● **Consigne 1**
Résumez l'extrait en deux phrases.
● **Consigne 2**
D'après l'extrait, quelle école Mathieu fréquente-t-il ?
● **Consigne 3**
Recopiez le passage de l'extrait compris entre "Mais il y a" et "excusez du peu !", ces deux bouts inclus.

● **Extrait présenté**
++++++++++
La rentrée ? "Chaque année, c’est la même chose, mais qu’est-ce que c’est bon !", résume Caroline, 17 ans, à une semaine du grand jour. Et on ne peut pas lui donner tort. On dit que cela fait plus de douze siècles que le phénomène se répète sans lasser. Douze siècles que ce "sacré Charlemagne" aurait inventé, sinon l’école, l’obligation d’y aller pour tous. Tragédie ou cadeau providentiel, la question n’est pas là. De toute façon, les vacances d’été, trop longues, ont su faire oublier même aux plus rebutés à quel point "l’école, c’est nul".

Mais il y a surtout, derrière le rideau des vacances, une agitation discrète qui redonne l’envie de reprendre le cartable

Pour Mathieu, 11 ans, c’est le moment le plus excitant de l’année, lui qui fréquente l’école de Notre-Dame à La Hulpe. Il n’est pas - encore - blasé des nouveautés à répétition qui font l’apanage du sacro-saint premier septembre. Pas étonnant quand on sait que de la première à la sixième primaire, il a vu apparaitre dans son école, comme par enchantement, un bac à sable, un toboggan, une échelle horizontale pour s’improviser Spider-Man, une nouvelle cour de jeux "séparée des petits", un panier de basket, un goal de foot et des bancs pour les supporters, excusez du peu !
++++++++++
● **Données enregistrées**
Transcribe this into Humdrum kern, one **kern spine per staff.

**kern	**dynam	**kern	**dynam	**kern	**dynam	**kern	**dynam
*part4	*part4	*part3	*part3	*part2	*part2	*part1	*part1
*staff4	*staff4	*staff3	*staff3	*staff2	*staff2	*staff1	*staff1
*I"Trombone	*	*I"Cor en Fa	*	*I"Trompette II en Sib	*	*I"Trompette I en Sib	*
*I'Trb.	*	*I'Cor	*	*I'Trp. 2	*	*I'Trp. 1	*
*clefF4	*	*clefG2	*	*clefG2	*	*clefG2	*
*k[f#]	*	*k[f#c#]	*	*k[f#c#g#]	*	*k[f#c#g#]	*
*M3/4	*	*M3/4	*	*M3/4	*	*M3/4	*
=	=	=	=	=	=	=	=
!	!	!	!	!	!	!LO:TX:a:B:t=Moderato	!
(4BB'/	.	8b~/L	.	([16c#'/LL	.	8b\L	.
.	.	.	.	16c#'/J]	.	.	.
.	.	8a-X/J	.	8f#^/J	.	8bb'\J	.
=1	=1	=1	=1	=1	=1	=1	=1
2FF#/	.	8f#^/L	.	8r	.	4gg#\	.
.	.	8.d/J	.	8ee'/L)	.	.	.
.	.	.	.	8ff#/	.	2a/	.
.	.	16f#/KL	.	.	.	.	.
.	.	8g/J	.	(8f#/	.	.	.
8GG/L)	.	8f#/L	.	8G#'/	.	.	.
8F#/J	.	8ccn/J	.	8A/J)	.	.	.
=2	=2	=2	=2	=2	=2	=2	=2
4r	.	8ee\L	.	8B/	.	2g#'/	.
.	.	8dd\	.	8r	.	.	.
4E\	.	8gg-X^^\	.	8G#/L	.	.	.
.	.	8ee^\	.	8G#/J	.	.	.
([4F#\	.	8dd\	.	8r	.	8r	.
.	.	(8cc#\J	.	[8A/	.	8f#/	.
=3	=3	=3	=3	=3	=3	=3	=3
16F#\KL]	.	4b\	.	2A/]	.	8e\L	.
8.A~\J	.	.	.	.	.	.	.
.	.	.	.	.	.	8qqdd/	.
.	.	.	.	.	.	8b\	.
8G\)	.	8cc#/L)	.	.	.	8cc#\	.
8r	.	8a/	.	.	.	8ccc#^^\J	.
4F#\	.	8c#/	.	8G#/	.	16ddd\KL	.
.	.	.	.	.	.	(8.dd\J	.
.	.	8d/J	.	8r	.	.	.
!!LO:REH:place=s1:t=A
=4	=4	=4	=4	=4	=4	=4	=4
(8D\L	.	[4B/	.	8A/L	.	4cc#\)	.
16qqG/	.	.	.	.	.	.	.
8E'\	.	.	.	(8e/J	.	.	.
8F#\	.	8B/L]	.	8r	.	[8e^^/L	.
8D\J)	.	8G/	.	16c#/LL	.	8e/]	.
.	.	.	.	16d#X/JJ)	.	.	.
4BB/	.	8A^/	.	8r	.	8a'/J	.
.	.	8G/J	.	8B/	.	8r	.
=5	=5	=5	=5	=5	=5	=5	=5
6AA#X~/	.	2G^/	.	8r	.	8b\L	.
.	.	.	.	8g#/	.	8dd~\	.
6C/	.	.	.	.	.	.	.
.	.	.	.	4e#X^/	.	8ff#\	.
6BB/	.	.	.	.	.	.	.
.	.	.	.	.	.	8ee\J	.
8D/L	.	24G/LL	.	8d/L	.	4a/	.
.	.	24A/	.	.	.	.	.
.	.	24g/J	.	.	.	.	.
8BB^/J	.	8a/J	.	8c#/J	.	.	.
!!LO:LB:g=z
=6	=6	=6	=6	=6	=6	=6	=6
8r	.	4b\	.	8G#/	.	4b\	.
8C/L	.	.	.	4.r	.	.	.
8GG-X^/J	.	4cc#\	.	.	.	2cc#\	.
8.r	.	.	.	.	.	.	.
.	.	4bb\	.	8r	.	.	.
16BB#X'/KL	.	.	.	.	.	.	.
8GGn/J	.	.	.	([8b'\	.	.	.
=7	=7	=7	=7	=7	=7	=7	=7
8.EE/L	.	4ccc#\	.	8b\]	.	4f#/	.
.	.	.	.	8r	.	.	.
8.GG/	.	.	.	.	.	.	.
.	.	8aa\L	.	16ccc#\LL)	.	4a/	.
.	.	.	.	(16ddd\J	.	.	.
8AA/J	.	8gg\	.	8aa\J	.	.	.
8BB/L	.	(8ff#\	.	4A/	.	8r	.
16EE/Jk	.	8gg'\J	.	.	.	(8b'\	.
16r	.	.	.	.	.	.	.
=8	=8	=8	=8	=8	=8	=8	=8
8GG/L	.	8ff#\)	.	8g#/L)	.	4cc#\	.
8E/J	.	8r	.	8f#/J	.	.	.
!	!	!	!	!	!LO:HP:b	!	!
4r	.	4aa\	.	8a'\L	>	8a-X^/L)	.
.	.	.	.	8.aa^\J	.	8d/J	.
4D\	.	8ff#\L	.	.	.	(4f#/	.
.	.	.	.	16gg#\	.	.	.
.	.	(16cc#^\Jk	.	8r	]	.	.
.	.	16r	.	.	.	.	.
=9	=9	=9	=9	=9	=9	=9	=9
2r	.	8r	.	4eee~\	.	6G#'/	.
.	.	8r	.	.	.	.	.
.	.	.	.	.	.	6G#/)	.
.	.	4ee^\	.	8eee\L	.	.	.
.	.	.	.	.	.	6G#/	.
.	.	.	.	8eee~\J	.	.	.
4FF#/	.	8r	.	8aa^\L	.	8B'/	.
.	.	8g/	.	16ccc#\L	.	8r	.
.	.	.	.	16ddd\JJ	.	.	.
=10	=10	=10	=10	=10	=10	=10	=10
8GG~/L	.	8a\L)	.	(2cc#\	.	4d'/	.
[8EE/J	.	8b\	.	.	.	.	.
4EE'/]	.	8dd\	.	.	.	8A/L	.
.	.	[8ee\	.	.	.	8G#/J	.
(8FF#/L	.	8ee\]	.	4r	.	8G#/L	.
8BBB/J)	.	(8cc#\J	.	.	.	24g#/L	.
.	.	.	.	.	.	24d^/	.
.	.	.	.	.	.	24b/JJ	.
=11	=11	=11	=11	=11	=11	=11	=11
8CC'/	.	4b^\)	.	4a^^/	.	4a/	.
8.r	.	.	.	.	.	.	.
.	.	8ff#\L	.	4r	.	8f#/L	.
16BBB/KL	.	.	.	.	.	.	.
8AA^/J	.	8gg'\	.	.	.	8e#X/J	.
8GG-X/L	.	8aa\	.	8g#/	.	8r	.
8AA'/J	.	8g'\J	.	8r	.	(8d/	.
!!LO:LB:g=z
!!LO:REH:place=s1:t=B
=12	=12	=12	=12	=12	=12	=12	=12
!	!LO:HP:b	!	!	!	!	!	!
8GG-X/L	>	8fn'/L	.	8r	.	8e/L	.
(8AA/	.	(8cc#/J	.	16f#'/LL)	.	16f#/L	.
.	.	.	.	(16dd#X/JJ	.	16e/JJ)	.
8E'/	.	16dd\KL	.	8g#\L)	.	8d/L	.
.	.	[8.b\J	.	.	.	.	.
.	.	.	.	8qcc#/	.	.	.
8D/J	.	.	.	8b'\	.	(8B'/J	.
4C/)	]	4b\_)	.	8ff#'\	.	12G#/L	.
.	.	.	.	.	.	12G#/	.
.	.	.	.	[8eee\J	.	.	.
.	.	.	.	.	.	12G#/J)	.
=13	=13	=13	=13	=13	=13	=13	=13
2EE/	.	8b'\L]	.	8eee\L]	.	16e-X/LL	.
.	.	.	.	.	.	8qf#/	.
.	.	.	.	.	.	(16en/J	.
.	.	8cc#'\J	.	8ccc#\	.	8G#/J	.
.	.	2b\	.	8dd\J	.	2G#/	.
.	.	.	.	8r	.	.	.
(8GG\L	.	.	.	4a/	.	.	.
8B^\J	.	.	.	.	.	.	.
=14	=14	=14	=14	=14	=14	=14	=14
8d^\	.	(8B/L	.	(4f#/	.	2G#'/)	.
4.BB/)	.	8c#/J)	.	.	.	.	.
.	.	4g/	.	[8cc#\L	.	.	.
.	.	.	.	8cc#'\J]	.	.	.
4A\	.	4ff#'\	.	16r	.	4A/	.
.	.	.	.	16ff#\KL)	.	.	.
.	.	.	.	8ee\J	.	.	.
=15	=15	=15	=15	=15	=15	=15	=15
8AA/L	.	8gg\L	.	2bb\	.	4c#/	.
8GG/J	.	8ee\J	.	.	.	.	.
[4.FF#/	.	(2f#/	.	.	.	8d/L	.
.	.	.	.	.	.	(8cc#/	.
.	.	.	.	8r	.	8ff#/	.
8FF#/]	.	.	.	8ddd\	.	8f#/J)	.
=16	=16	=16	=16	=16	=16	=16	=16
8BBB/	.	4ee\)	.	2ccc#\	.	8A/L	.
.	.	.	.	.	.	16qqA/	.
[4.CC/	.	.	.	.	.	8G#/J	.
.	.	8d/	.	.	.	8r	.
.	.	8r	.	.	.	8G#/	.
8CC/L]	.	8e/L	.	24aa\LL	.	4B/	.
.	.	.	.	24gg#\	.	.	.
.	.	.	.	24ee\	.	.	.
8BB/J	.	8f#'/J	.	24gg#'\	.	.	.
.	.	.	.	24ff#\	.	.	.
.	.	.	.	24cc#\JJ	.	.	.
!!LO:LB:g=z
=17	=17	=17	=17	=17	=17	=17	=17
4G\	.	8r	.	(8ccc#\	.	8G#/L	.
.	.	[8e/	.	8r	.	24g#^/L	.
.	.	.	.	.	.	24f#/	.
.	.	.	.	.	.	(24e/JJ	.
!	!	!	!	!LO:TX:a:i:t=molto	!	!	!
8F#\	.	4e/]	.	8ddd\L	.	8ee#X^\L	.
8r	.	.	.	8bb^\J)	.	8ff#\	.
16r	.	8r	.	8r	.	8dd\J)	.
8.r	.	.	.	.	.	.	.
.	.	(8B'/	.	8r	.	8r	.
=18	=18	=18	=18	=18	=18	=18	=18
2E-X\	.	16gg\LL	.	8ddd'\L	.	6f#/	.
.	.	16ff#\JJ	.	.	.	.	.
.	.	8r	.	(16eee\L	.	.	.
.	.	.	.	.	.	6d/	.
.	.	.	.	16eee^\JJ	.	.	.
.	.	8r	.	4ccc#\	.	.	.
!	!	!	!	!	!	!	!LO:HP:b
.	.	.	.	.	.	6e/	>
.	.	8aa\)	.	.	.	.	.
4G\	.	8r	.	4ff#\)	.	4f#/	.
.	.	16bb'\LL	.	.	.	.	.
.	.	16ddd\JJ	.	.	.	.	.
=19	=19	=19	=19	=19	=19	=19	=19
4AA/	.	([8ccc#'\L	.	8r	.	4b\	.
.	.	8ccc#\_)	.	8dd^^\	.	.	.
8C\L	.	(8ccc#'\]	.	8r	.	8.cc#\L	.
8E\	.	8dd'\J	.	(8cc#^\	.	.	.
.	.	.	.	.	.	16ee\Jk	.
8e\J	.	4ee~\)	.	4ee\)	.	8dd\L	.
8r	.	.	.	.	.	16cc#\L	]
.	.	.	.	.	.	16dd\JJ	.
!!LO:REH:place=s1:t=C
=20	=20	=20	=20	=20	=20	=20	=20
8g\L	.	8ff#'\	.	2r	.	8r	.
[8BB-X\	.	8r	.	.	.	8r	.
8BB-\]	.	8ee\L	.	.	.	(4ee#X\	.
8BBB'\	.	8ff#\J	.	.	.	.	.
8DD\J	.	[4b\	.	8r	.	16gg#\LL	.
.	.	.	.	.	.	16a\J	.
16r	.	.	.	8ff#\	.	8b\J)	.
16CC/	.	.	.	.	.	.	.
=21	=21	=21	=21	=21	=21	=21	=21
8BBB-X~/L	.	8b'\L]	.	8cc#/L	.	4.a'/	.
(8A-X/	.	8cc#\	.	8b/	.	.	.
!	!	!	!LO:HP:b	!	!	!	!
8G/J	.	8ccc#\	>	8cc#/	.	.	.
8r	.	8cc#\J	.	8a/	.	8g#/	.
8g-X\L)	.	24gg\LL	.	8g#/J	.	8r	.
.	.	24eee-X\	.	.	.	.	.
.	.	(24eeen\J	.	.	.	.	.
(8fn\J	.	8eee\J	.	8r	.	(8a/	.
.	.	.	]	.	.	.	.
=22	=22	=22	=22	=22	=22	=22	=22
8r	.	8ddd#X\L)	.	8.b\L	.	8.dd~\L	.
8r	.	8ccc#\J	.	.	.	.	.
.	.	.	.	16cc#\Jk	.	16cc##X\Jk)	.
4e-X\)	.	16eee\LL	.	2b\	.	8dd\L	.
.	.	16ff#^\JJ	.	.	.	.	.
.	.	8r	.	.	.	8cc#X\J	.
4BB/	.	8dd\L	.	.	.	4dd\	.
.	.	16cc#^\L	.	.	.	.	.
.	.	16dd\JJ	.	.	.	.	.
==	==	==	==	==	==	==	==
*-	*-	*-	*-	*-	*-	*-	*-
++++++++++
● **Réponse 1**
On dit que la rentrée revient depuis plus de douze siècles, et pour Caroline, 17 ans, c'est chaque année la même chose, mais c'est bon. Pour Mathieu, 11 ans, élève à l'école de Notre-Dame à La Hulpe, c'est le moment le plus excitant de l'année, car il a vu apparaître dans son école un bac à sable, un toboggan, un panier de basket et bien d'autres nouveautés.

● **Réponse 2**
L'école de Notre-Dame à La Hulpe.

● **Réponse 3**
Mais il y a surtout, derrière le rideau des vacances, une agitation discrète qui redonne l’envie de reprendre le cartable

Pour Mathieu, 11 ans, c’est le moment le plus excitant de l’année, lui qui fréquente l’école de Notre-Dame à La Hulpe. Il n’est pas - encore - blasé des nouveautés à répétition qui font l’apanage du sacro-saint premier septembre. Pas étonnant quand on sait que de la première à la sixième primaire, il a vu apparaitre dans son école, comme par enchantement, un bac à sable, un toboggan, une échelle horizontale pour s’improviser Spider-Man, une nouvelle cour de jeux "séparée des petits", un panier de basket, un goal de foot et des bancs pour les supporters, excusez du peu !